O montante de nove mil milhões de euros, hoje proposto, seria desembolsado em parcelas com prazos de vencimento longos e taxas de juro favoráveis, graças à garantia do orçamento da UE, segundo um comunicado.

Para que tal seja possível, explica o executivo comunitário, os Estados-membros deverão aceitar disponibilizar garantias suplementares.

Juntamente com o apoio sob a forma de subvenções a partir do orçamento da UE para cobrir o pagamento dos juros correspondentes, tal garantirá um apoio bem coordenado e em condições altamente vantajosas à Ucrânia, considera ainda Bruxelas.

"Temos simultaneamente de manter o país a funcionar no quotidiano e de trabalhar para a sua reconstrução", disse Dombrovskis.

Numa perspetiva a médio e longo prazo, e apesar de a guerra provocada pela Rússia ainda decorrer, Bruxelas decidiu avançar na preparação de uma ajuda para a reconstrução do país.

O esforço de reconstrução deverá ser liderado pelas autoridades ucranianas, em estreita parceria com a União Europeia e outros parceiros, como o G7 e o G20 e outros países terceiros, bem como com instituições financeiras e organizações internacionais.

Para tal, Bruxelas propôs a constituição de uma plataforma de coordenação internacional -- a "plataforma de reconstrução da Ucrânia" -- coliderada pela Comissão, em representação da UE, e pelo Governo ucraniano, que funcionaria como um organismo de cúpula para a governação estratégica, sendo responsável pela aprovação de um plano de reconstrução, elaborado e executado pela Ucrânia, com apoio à capacidade administrativa e assistência técnica da UE.

Para apoiar o plano de reconstrução, a Comissão propõe a criação do Mecanismo 'RebuildUkraine' enquanto principal instrumento jurídico do apoio da União Europeia à Ucrânia, através de uma combinação de subvenções e de empréstimos.

Este mecanismo seria integrado no orçamento da UE, garantindo assim a transparência, a responsabilização e a boa gestão financeira desta iniciativa, com uma ligação clara com investimentos e reformas.

Por seu lado, o comissário para a Economia, Paolo Gentiloni, referiu que "a Comissão Europeia define hoje um percurso para ajudar uma nova Ucrânia a renascer das cinzas da guerra, tal como a nossa União emergiu dos escombros de 1945".

O plano de reconstrução da Ucrânia terá de incluir reformas em áreas chave como o combate à corrupção, o primado da lei e independência do sistema judicial, tendo ainda que visar a transição digital e ecológica e os valores fundamentais da UE.

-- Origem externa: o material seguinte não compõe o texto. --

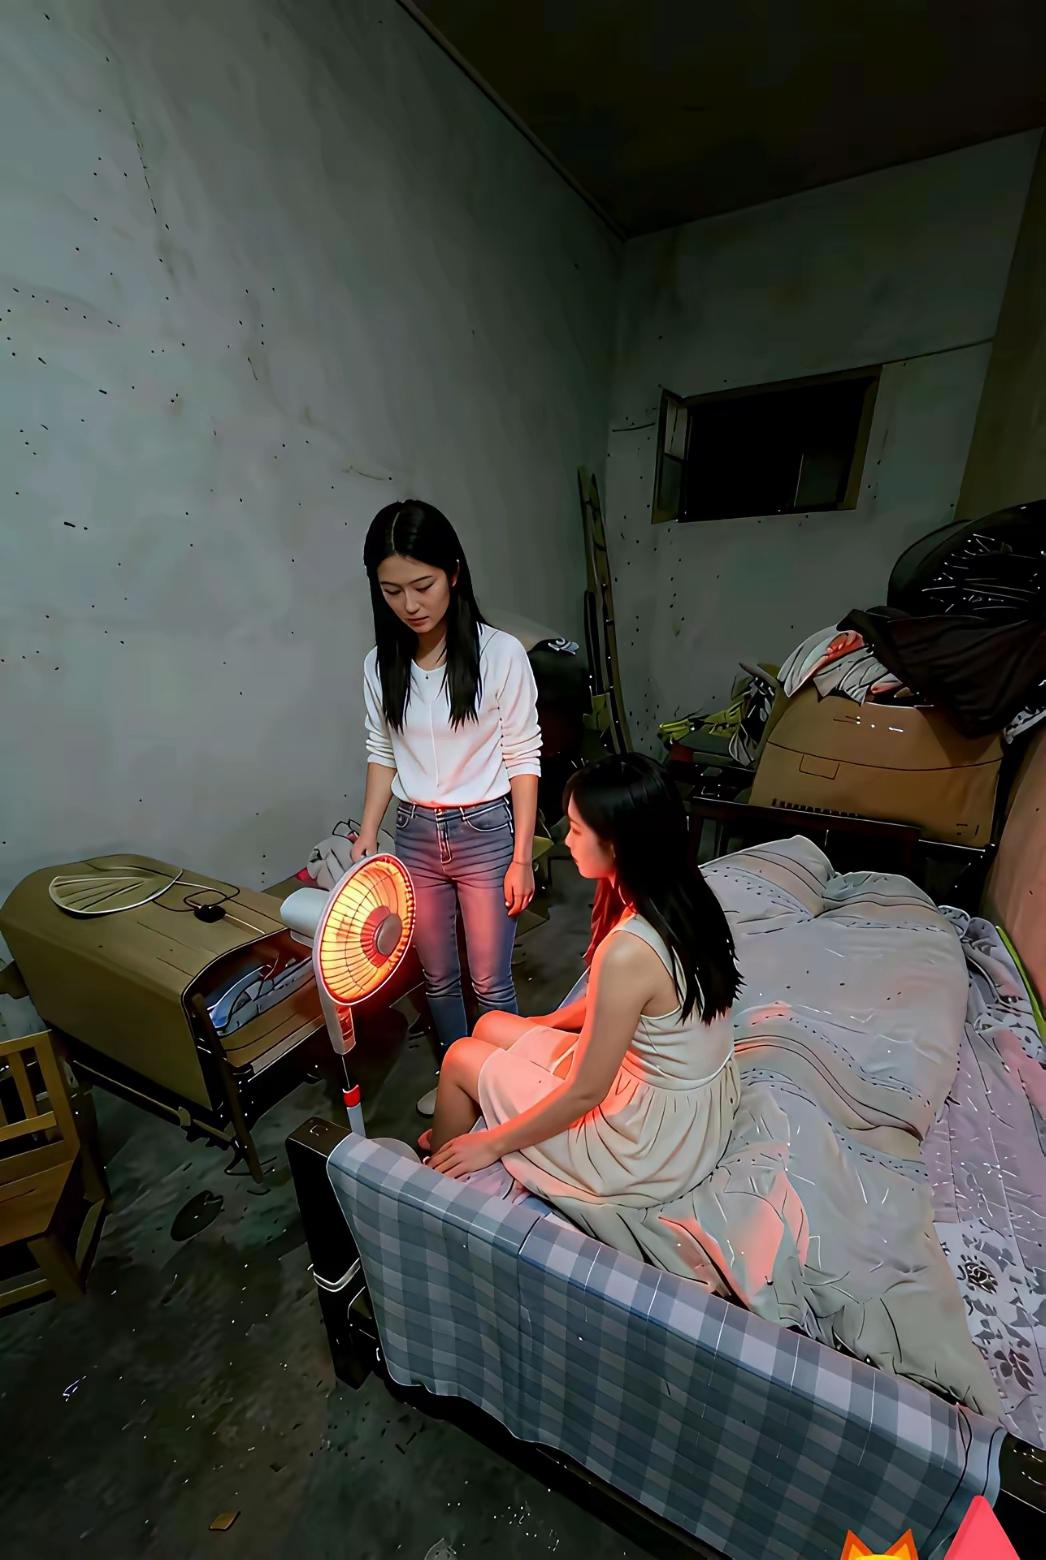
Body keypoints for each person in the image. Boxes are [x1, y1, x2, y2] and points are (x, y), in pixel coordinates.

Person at [428, 753, 742, 1217]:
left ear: (615, 844)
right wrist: (547, 1022)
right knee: (492, 1025)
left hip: (648, 1143)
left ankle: (437, 1179)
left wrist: (492, 1143)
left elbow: (586, 1092)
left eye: (575, 829)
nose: (566, 840)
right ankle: (454, 1127)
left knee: (459, 1057)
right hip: (686, 1104)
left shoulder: (629, 949)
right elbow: (622, 1006)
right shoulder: (685, 894)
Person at [353, 499, 541, 1116]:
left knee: (490, 979)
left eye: (423, 585)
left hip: (485, 832)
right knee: (436, 978)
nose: (410, 604)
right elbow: (382, 751)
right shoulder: (380, 665)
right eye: (392, 591)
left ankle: (504, 1092)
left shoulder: (501, 655)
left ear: (454, 573)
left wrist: (521, 857)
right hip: (413, 834)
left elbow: (524, 756)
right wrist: (368, 831)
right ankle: (460, 1082)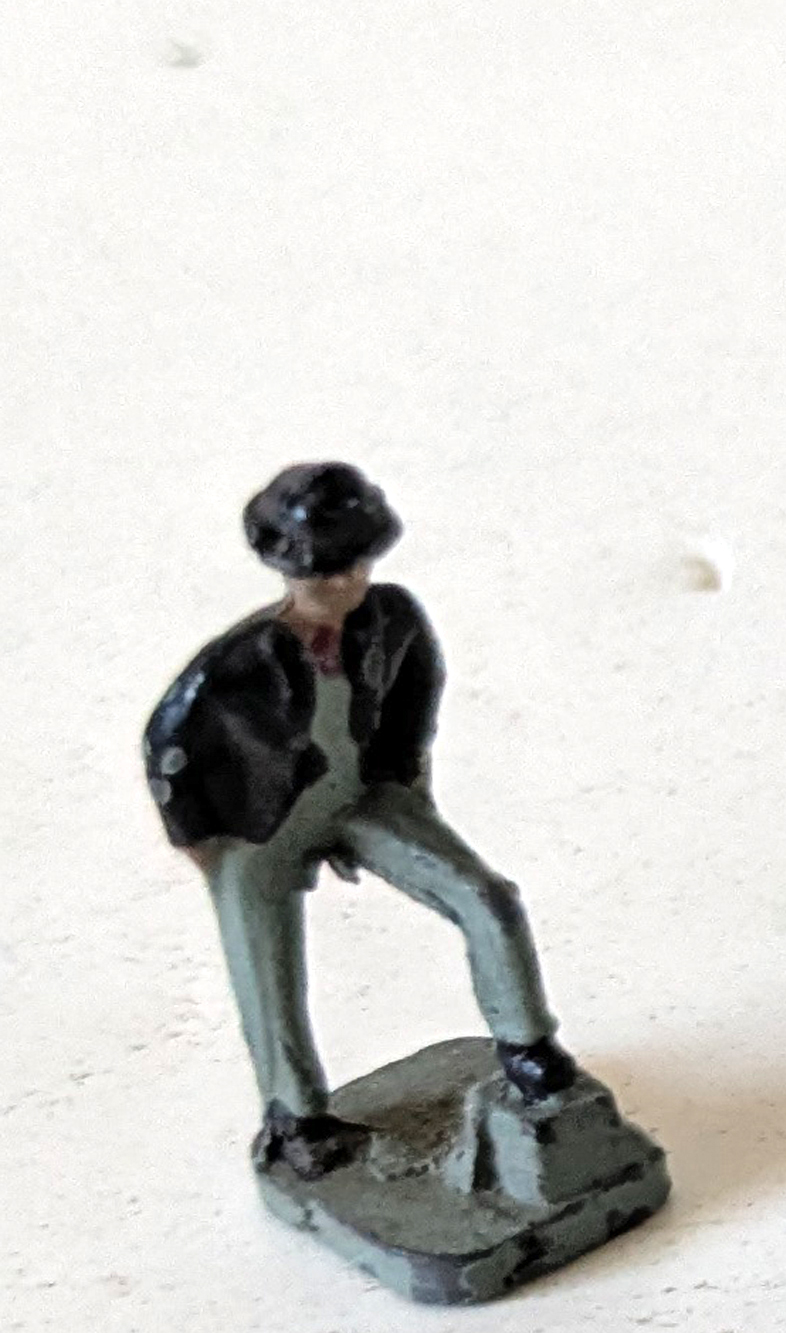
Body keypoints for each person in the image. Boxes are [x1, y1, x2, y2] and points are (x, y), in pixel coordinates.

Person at [145, 463, 584, 1177]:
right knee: (265, 968)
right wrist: (199, 842)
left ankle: (528, 1045)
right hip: (259, 829)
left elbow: (415, 696)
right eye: (325, 574)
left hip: (361, 797)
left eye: (354, 566)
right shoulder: (237, 664)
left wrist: (404, 783)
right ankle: (295, 1116)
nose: (344, 585)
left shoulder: (391, 620)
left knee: (485, 895)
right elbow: (170, 748)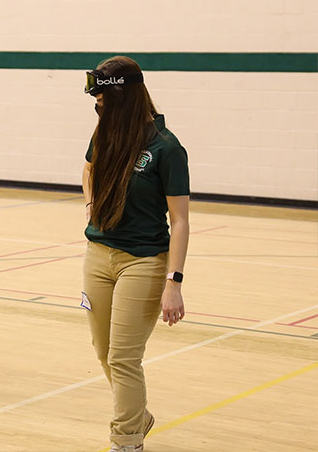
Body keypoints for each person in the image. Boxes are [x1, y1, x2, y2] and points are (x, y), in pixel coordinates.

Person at [81, 56, 190, 452]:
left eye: (102, 100)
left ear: (123, 97)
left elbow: (179, 220)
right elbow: (88, 170)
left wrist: (173, 283)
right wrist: (92, 204)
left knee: (124, 357)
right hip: (98, 255)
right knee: (102, 351)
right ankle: (138, 414)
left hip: (143, 261)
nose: (98, 107)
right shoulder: (104, 133)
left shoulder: (167, 148)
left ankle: (126, 440)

Desde o início da agressão russa, em 24 de fevereiro, a UE intensificou o seu apoio à Ucrânia, tendo mobilizado cerca de 4,1 mil milhões de euros para apoiar a resiliência económica, social e financeira global do país, sob a forma de assistência macrofinanceira de emergência, apoio ao orçamento, ajuda de emergência, resposta a situações de crise e ajuda humanitária.